According to an early study of the project’s benefits, factories that take part have reaped a return of $3 for every $1 invested in women’s health training and services, mainly through improved productivity and reduced absenteeism.
BSR will be recruiting new companies to join the project over the next few months.
The Swedish funding complements longstanding support from the David and Lucile Packard Foundation and the Levi Strauss Foundation.

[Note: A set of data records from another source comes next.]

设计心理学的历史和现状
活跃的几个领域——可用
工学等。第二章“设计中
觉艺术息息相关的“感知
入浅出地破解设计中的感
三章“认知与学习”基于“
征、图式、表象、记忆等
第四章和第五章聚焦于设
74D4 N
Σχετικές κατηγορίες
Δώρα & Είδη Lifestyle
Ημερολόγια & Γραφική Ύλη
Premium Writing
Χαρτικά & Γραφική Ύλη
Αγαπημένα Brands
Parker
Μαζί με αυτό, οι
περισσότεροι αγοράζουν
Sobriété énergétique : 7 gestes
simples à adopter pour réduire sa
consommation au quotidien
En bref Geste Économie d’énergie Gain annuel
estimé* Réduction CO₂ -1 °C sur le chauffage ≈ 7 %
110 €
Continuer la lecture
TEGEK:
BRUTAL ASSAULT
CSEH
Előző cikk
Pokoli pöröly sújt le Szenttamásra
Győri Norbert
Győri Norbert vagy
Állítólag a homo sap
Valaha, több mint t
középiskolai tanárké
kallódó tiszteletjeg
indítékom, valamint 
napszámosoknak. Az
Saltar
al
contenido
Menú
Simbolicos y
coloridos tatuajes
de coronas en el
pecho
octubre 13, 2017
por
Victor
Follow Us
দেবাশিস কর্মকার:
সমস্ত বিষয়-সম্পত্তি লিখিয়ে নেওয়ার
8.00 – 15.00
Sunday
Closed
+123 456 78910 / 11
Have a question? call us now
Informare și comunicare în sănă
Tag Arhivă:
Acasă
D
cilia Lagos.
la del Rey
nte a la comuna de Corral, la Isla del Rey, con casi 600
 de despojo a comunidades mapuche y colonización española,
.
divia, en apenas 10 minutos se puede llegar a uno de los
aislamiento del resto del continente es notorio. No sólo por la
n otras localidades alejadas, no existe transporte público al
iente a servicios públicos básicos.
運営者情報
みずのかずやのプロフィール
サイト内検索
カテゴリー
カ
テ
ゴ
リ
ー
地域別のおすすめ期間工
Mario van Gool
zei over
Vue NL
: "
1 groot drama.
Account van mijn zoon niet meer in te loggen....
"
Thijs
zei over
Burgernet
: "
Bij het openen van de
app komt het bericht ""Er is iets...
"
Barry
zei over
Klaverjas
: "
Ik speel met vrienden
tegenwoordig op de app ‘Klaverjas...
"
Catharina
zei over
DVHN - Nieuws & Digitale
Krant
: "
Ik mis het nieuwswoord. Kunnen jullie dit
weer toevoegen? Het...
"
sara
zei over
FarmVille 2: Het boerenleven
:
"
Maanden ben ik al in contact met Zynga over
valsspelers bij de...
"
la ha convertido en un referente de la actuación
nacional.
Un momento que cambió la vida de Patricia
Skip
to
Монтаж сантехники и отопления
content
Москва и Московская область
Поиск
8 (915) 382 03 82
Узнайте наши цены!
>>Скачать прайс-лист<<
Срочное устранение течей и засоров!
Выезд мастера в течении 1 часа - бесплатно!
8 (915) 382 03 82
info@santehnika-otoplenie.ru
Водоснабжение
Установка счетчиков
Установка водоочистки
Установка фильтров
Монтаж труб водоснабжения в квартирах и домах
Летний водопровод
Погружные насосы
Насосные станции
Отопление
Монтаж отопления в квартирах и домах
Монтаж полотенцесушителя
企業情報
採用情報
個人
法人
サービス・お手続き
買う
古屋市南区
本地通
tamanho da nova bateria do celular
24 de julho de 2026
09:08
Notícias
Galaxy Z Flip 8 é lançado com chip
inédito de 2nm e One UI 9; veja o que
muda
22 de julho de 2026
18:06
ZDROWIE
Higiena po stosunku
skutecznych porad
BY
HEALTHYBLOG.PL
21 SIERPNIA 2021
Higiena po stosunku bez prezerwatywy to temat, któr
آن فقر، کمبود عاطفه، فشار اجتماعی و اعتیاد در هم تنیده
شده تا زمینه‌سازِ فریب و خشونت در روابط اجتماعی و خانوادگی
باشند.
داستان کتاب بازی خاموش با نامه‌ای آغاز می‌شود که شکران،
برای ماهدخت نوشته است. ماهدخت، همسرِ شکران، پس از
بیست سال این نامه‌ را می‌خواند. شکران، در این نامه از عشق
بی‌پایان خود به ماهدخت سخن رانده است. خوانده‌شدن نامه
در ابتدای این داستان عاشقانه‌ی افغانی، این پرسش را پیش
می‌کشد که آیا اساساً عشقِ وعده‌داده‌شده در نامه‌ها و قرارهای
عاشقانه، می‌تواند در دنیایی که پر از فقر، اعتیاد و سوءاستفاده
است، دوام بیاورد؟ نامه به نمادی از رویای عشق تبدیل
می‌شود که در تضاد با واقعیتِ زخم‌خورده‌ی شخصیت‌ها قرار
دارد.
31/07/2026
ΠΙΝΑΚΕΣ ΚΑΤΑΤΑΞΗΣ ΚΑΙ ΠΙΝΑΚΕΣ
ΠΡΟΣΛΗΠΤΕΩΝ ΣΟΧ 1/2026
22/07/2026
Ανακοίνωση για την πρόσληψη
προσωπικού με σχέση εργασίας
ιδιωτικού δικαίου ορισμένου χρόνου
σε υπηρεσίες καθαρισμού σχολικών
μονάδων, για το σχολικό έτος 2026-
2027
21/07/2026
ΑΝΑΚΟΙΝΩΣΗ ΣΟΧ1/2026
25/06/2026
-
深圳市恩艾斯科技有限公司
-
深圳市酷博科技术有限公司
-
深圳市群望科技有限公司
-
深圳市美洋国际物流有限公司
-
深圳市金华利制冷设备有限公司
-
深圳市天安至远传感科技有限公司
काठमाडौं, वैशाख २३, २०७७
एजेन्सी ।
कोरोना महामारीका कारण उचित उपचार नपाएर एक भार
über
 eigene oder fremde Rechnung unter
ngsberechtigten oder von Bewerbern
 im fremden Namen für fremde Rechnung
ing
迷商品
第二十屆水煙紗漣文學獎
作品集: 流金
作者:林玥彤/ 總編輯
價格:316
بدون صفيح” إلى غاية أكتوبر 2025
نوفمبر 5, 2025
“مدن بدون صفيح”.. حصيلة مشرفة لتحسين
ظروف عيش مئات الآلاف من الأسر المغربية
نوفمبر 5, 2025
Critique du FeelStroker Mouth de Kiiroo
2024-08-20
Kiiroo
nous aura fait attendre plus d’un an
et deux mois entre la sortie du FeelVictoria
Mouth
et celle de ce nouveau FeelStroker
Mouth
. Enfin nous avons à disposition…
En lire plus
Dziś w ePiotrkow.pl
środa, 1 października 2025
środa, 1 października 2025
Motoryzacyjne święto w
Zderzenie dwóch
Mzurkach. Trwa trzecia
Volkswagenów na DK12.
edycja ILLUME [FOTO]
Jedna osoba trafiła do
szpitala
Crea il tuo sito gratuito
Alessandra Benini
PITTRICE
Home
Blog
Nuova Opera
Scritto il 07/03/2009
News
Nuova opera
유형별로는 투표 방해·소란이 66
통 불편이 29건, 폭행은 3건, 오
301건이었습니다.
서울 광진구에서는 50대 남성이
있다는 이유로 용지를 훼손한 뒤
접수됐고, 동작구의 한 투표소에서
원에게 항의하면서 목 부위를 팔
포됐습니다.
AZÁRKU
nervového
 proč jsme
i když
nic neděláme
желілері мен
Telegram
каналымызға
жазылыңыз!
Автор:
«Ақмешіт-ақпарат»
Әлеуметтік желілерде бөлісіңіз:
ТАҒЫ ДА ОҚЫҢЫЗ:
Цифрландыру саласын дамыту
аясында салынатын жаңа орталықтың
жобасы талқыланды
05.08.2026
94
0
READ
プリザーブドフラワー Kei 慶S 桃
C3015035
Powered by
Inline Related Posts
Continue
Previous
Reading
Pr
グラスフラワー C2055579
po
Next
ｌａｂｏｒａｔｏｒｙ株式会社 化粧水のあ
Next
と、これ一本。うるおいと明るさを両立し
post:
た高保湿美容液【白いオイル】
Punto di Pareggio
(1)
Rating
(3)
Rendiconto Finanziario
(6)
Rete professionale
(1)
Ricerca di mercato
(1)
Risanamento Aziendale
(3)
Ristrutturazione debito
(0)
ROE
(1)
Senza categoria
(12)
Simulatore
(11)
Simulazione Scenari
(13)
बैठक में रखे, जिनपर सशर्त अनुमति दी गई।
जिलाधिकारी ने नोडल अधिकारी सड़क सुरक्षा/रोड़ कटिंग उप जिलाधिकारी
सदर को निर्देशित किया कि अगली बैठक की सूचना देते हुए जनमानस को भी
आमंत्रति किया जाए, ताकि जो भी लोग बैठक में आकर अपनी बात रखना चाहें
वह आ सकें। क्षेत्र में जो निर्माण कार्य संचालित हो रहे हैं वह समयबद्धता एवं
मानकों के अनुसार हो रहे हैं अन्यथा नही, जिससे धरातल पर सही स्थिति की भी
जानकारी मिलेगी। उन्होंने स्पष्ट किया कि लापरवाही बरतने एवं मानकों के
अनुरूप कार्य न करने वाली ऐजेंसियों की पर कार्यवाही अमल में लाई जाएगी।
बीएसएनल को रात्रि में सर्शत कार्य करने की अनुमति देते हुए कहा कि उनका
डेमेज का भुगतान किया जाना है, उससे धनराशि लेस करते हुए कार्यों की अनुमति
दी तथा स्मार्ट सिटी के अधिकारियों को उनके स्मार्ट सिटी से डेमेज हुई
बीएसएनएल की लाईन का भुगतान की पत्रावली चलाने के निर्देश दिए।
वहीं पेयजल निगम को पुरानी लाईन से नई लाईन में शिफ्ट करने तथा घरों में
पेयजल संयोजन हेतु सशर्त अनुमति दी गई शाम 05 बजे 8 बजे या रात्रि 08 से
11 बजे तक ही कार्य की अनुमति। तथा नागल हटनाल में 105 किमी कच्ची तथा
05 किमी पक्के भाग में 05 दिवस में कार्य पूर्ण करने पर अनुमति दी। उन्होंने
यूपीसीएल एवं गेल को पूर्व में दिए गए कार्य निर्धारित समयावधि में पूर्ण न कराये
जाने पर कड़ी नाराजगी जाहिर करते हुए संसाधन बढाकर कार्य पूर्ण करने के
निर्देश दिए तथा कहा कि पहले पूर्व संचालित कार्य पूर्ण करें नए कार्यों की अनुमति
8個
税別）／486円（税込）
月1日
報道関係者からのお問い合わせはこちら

It is being channelled through the Swedish International Development Cooperation Agency, which seeks to support and create cross-sector partnerships that aid development.
In a separate move, BSR has begun to help the government of El Salvador develop a corporate responsibility programme based around improving labour practices.
BSR has recommended a number of measures, including the introduction of fiscal incentives, tax breaks and tariff exemptions for companies that implement responsible labour practices.
Other suggestions include information-sharing on CSR through a centralized data management system, reviewing laws and regulations, and creating a strategy for establishing a public policy framework on good labour relations.
BSR has made the recommendations as part of a US government-funded project on responsible labour practices in Central America. It has offered similar advice to other Central American governments, including in Costa Rica, Honduras and Nicaragua.
The Salvadorean administration hopes improvements on the CSR front will help the country’s competitiveness by bringing in foreign investment.
El Salvador has yet to ratify certain International Labour Organization conventions, such as on freedom of association and collective bargaining.